= AIM OF THE EXERCISE =
The records that follow are to be repeated exactly, without any pictures.
● ● ● ● ●
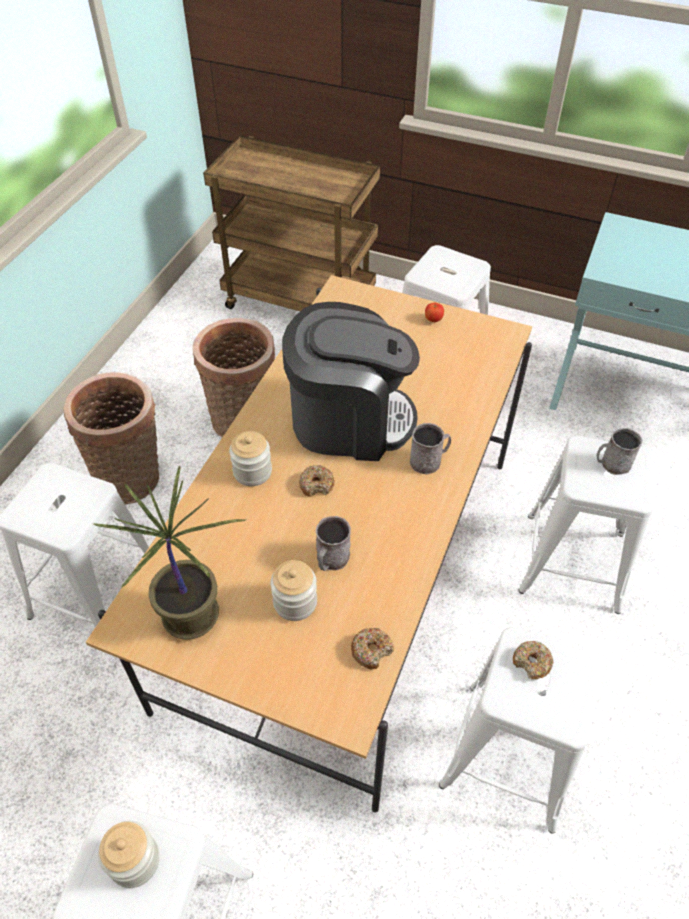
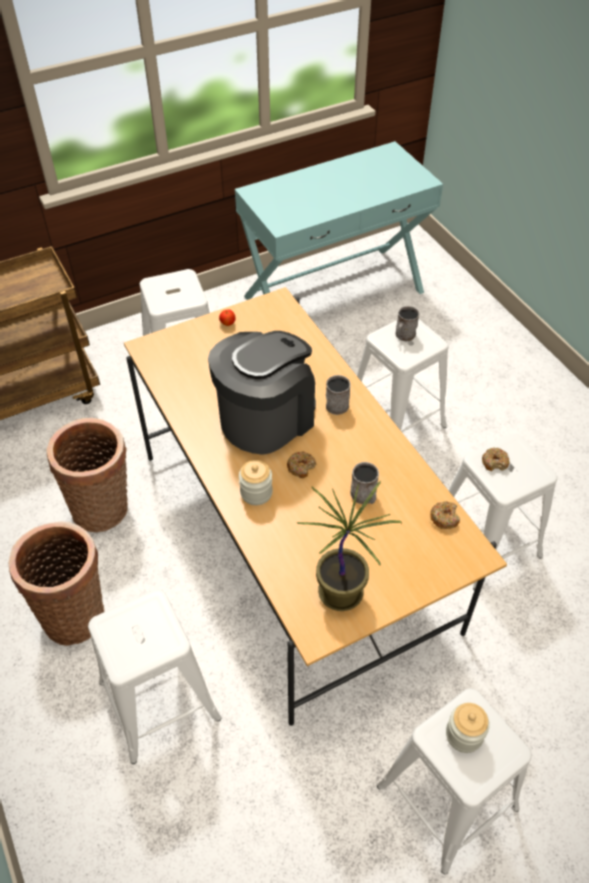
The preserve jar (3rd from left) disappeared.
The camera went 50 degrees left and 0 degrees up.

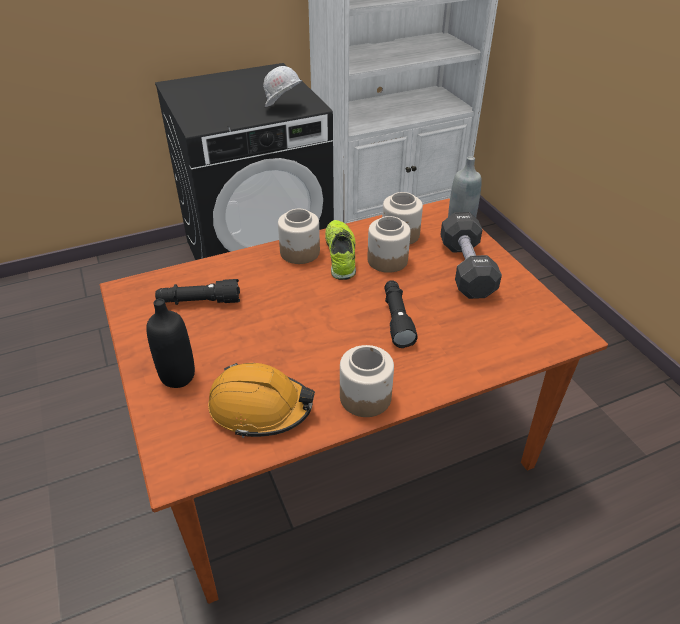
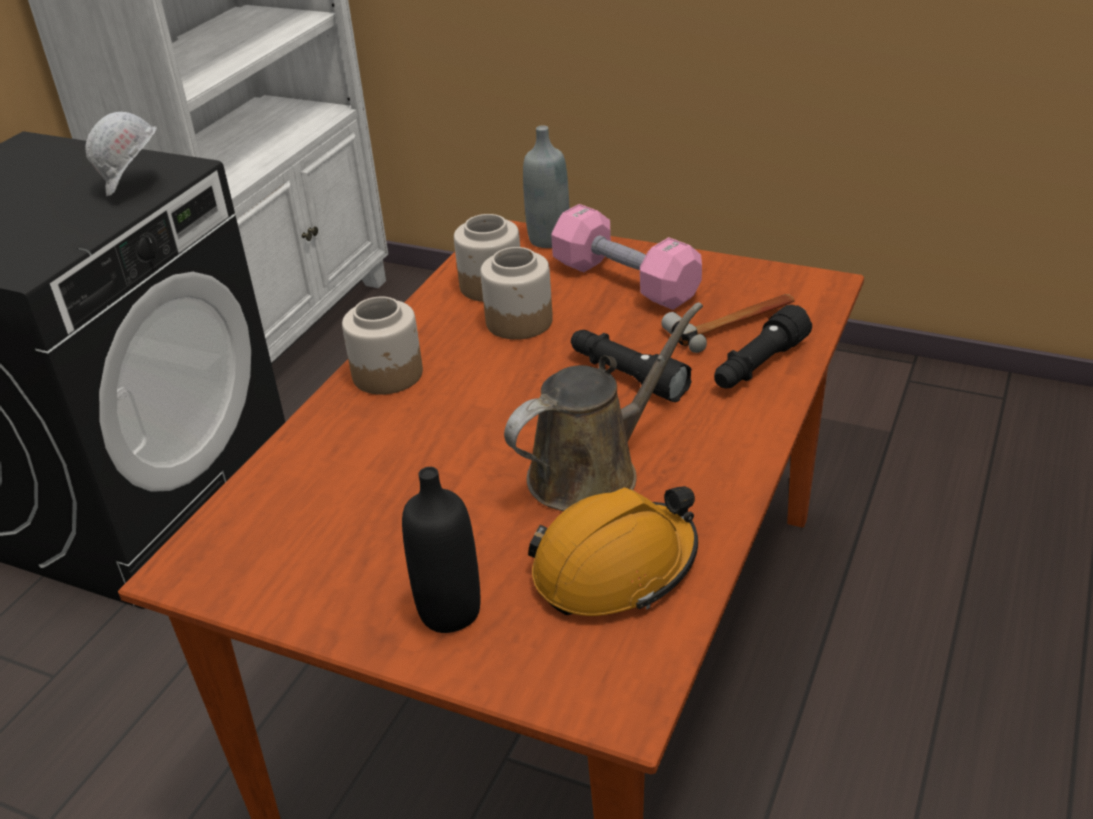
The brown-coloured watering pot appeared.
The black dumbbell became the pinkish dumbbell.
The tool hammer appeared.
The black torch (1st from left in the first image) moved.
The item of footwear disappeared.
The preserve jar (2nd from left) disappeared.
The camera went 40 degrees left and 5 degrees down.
● ● ● ● ●
= TASK RESPONSE =
The preserve jar (3rd from left) disappeared.
The camera went 50 degrees left and 0 degrees up.

The brown-coloured watering pot appeared.
The black dumbbell became the pinkish dumbbell.
The tool hammer appeared.
The black torch (1st from left in the first image) moved.
The item of footwear disappeared.
The preserve jar (2nd from left) disappeared.
The camera went 40 degrees left and 5 degrees down.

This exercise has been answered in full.